In the records that follow, show each line where the word "this" is present.

- Opening Delimiter -

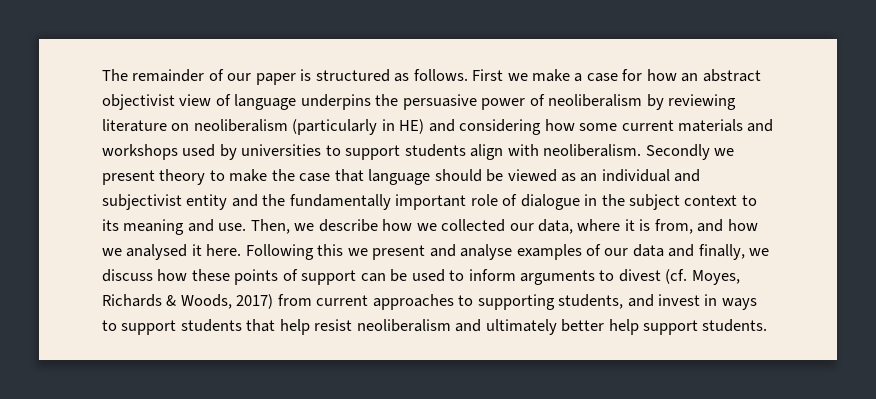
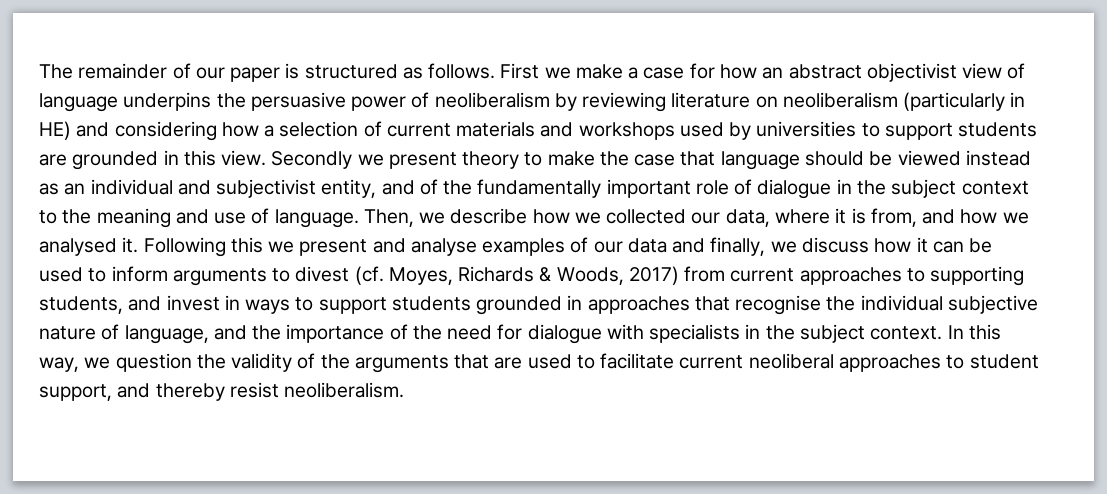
[579,123,618,131] some -> [264,121,382,137] a selection of
[470,144,642,160] align with neoliberalism. -> [39,150,267,170] are grounded in this view.
(557, 175) none -> [965,150,1031,166] instead
[186,194,258,210] entity and -> [321,179,438,198] entity, and of
[102,219,119,231] its -> [62,209,92,224] the
[218,223,247,231] use. -> [214,208,359,228] use of language.
[191,244,242,256] it here. -> [122,237,139,253] it.
[191,269,357,285] these points of support -> [916,237,928,253] it
[246,319,768,335] that help resist neoliberalism and ultimately better help support students. -> [476,295,1038,315] [39,324,1001,344] [39,353,1039,373] [39,382,405,401] grounded in approaches that recognise the individual subjective nature of language, and the importance of the need for dialogue with specialists in the subject context. In this way, we question the validity of the arguments that are used to facilitate current neoliberal approaches to student support, and thereby resist neoliberalism.

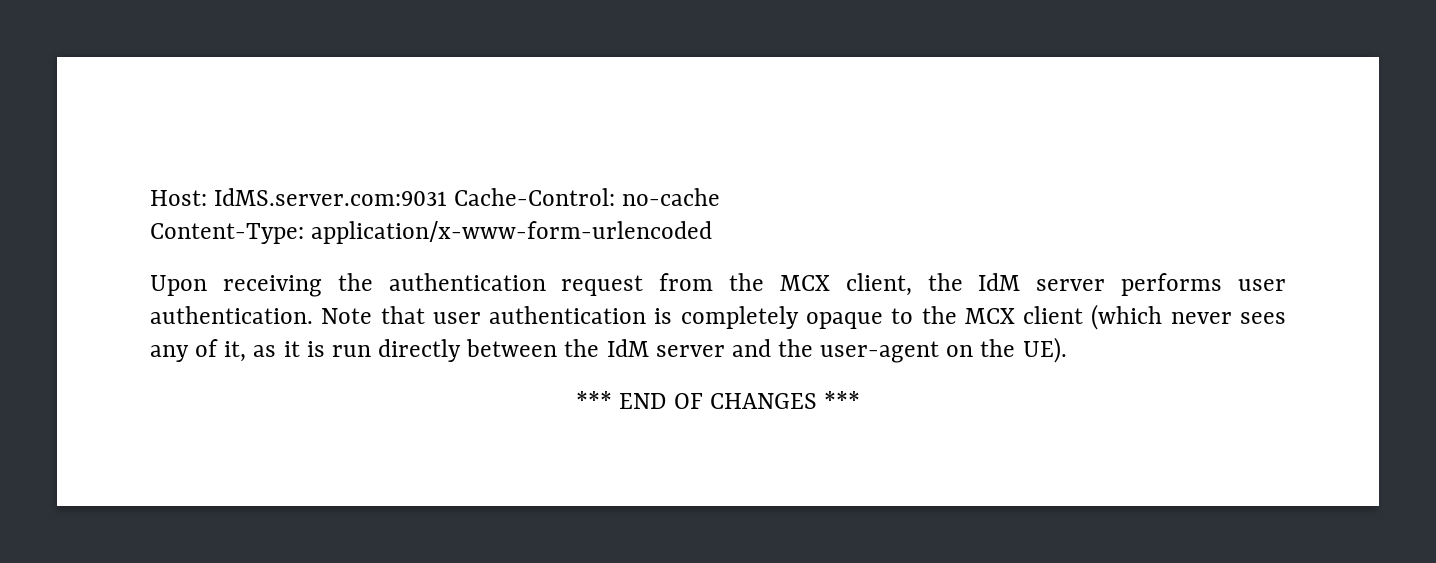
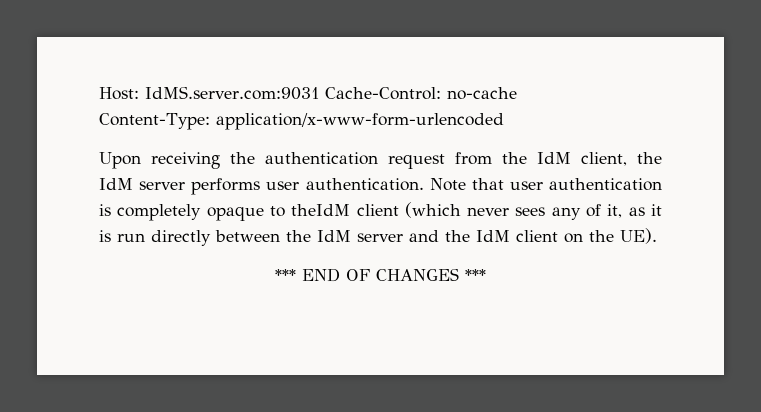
[779,275,830,291] MCX -> [537,152,571,164] IdM
[921,306,1015,324] the MCX -> [291,204,351,216] theIdM
[820,341,940,363] user-agent -> [476,230,558,242] IdM client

- Closing Delimiter -

◆ Task result ◆
[470,144,642,160] align with neoliberalism. -> [39,150,267,170] are grounded in this view.
[246,319,768,335] that help resist neoliberalism and ultimately better help support students. -> [476,295,1038,315] [39,324,1001,344] [39,353,1039,373] [39,382,405,401] grounded in approaches that recognise the individual subjective nature of language, and the importance of the need for dialogue with specialists in the subject context. In this way, we question the validity of the arguments that are used to facilitate current neoliberal approaches to student support, and thereby resist neoliberalism.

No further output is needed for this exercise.